The new maximum key in the subtree(s), or that the maximum key didn't change (like add, sometimes we don't know the maximum key but do know that it doesn't change).
A boolean if the node \(v\) has been reduced to only one child.

Remove Method

The remove method then works as:

If the tree is empty, nothing is removed
If the root is a leaf, check if the element to be removed matches the leaf and if so remove it.
If the root is a branch, use the above procedure to remove. If the recursive procedure returns that the root now has only one child, just set the root to be this child. This is the only place where the height of the tree is reduced, and we maintain that all leaves are at the same depth.

Iterator

The iterator can be very similar to the iterator for treaps from day28. You just need to modify the iterator to only stop at the leaves.

Implementation

I have started the implementation for you in the file 23tree.cpp.

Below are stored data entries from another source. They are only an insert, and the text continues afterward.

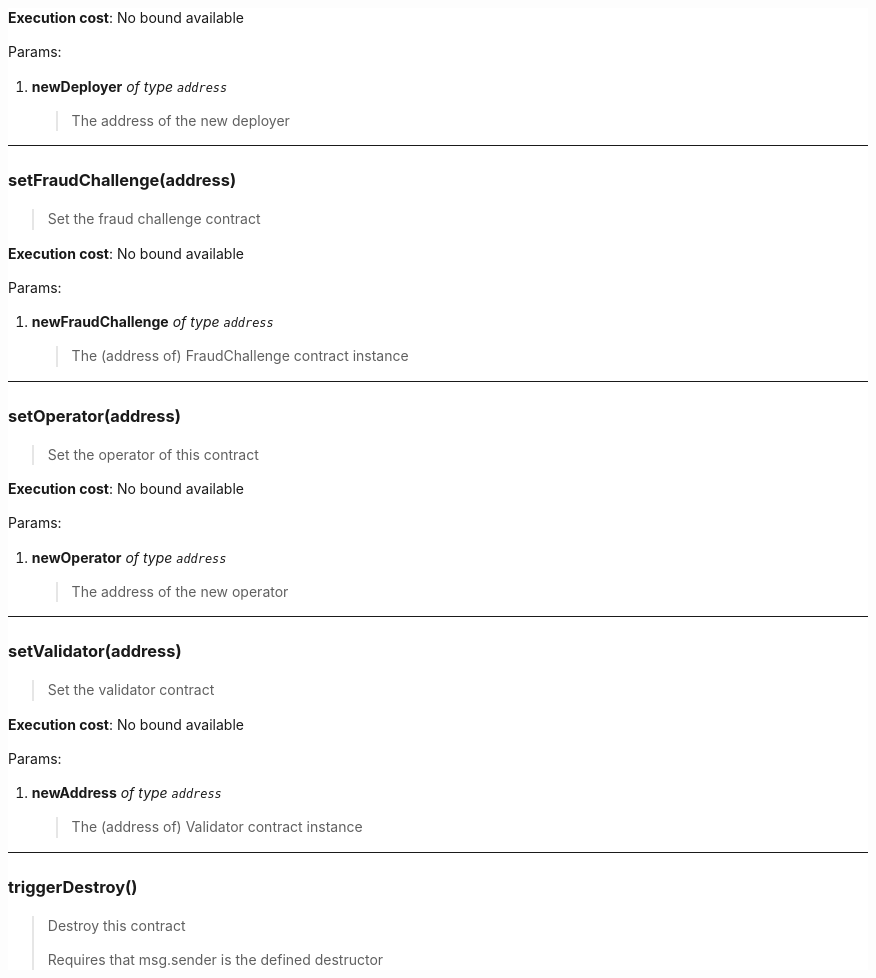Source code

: 
**Execution cost**: No bound available


Params:

1. **newDeployer** *of type `address`*

    > The address of the new deployer



--- 
### setFraudChallenge(address)
>
>Set the fraud challenge contract


**Execution cost**: No bound available


Params:

1. **newFraudChallenge** *of type `address`*

    > The (address of) FraudChallenge contract instance



--- 
### setOperator(address)
>
>Set the operator of this contract


**Execution cost**: No bound available


Params:

1. **newOperator** *of type `address`*

    > The address of the new operator



--- 
### setValidator(address)
>
>Set the validator contract


**Execution cost**: No bound available


Params:

1. **newAddress** *of type `address`*

    > The (address of) Validator contract instance



--- 
### triggerDestroy()
>
>Destroy this contract
>
> Requires that msg.sender is the defined destructor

The code uses a tagged-union to store each node, since a node can either be a branch or a leaf. I described tagged unions on day29.
You must fill in properties that are stored at a Branch.
You must implement the find, add, remove, and iterator methods.
For debugging, I suggest you add a method which can print out the tree, similar to the printing code I had for the treap on day28.
Add some test code in main to show that your implementation works.
Update Nov 11 I found a small problem in the 23tree.cpp code I had posted before. It is fixed now so if you redownload the file you will get the latest version. The problem was that add_helper_return and remove_helper_return used Tval but should be using Tkey. The 23tree works with keys and stores maximum keys. Values are only at the leaves.